**Task requirements**. Could the lines from the start of the data through the line with "RAM SILASH YADAV" be set down exactly, with no pictures among them?

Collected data

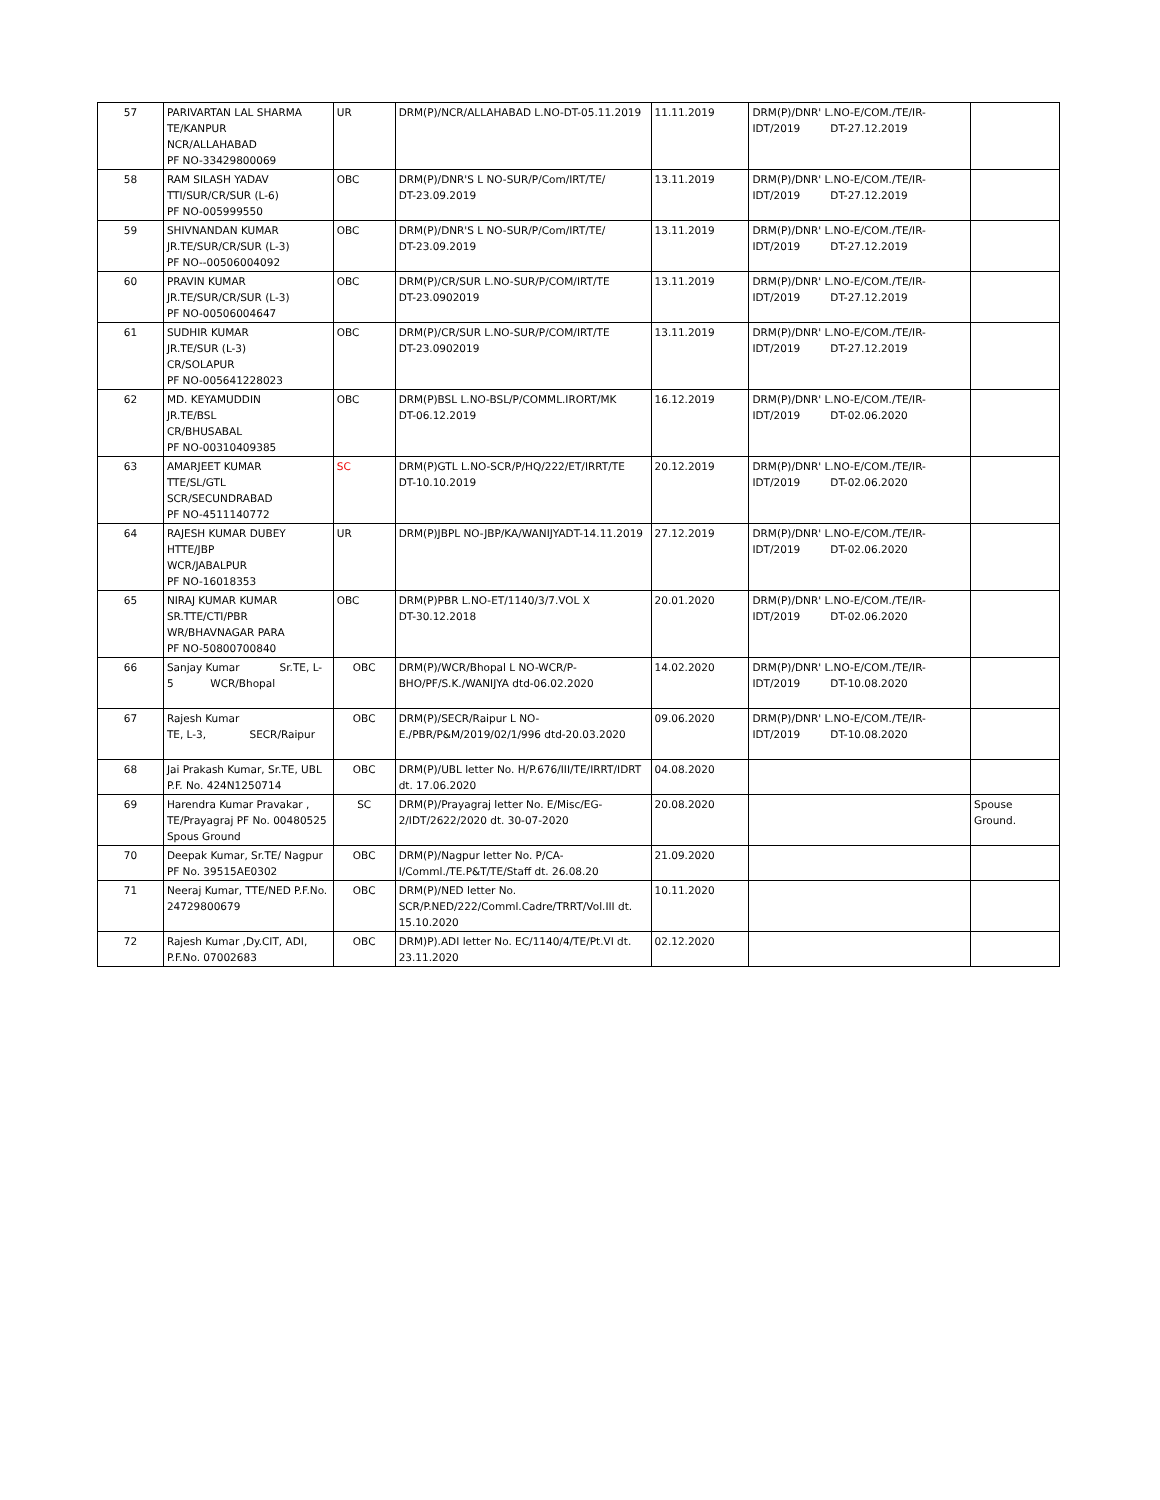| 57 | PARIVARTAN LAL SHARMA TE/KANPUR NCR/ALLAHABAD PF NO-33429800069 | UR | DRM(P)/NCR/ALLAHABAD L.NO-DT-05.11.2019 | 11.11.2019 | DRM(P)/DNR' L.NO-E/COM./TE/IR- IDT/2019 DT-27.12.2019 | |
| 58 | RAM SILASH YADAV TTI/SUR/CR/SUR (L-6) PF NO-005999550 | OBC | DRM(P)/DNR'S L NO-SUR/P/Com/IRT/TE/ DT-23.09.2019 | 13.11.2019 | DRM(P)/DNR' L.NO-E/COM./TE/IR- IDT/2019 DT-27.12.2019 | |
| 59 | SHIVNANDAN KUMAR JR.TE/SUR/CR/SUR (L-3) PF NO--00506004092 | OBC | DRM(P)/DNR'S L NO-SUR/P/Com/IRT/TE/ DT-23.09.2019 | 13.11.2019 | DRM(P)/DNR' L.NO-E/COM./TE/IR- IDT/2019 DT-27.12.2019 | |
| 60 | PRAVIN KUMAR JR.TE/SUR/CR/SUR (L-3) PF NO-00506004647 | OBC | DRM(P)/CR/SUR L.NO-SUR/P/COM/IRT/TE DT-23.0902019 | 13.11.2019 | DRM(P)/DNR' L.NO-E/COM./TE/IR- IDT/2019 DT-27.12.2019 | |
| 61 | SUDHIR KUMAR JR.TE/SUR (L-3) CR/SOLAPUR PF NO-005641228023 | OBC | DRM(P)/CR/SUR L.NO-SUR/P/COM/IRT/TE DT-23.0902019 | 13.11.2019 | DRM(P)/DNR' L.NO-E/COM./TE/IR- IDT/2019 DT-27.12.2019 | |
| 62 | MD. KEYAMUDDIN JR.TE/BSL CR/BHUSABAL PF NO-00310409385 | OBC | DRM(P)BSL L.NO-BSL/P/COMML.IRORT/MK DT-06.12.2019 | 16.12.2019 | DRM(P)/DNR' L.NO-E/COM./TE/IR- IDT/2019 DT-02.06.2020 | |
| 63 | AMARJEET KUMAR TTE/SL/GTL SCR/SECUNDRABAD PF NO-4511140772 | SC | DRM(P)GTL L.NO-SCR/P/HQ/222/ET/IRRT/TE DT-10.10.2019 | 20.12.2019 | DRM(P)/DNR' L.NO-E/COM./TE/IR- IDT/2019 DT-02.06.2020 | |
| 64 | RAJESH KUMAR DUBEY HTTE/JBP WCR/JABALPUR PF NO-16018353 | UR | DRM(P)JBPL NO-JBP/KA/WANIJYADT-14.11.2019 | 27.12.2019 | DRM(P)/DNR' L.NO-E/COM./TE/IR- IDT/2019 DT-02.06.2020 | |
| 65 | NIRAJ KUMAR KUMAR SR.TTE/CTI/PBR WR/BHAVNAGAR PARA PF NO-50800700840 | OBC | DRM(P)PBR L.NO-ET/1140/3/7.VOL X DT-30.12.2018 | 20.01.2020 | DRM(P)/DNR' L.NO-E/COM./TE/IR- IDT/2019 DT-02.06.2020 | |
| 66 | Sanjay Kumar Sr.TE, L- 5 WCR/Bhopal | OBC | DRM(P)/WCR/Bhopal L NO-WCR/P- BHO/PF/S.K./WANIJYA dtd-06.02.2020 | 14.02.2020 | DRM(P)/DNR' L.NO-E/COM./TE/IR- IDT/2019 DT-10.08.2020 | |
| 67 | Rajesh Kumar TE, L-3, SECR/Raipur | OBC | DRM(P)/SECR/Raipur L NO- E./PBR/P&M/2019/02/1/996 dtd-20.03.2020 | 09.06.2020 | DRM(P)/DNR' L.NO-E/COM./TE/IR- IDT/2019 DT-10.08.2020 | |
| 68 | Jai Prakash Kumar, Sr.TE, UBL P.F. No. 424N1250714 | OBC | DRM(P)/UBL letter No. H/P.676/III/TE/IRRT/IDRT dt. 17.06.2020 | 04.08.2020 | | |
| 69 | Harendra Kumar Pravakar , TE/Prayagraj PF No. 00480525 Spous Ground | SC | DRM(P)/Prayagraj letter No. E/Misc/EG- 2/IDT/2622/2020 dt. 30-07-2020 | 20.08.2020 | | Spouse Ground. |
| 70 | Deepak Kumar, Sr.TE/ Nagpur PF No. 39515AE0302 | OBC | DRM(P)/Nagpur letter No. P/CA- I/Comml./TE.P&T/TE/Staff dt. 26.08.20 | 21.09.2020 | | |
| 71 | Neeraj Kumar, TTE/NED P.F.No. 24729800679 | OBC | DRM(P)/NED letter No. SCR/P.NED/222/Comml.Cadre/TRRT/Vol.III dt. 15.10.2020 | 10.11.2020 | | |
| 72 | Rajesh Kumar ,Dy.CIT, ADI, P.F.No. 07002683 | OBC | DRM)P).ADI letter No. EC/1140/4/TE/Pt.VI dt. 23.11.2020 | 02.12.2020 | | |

**Answer section**.
| 57 | PARIVARTAN LAL SHARMA TE/KANPUR NCR/ALLAHABAD PF NO-33429800069 | UR | DRM(P)/NCR/ALLAHABAD L.NO-DT-05.11.2019 | 11.11.2019 | DRM(P)/DNR' L.NO-E/COM./TE/IR- IDT/2019 DT-27.12.2019 | |
| 58 | RAM SILASH YADAV TTI/SUR/CR/SUR (L-6) PF NO-005999550 | OBC | DRM(P)/DNR'S L NO-SUR/P/Com/IRT/TE/ DT-23.09.2019 | 13.11.2019 | DRM(P)/DNR' L.NO-E/COM./TE/IR- IDT/2019 DT-27.12.2019 | |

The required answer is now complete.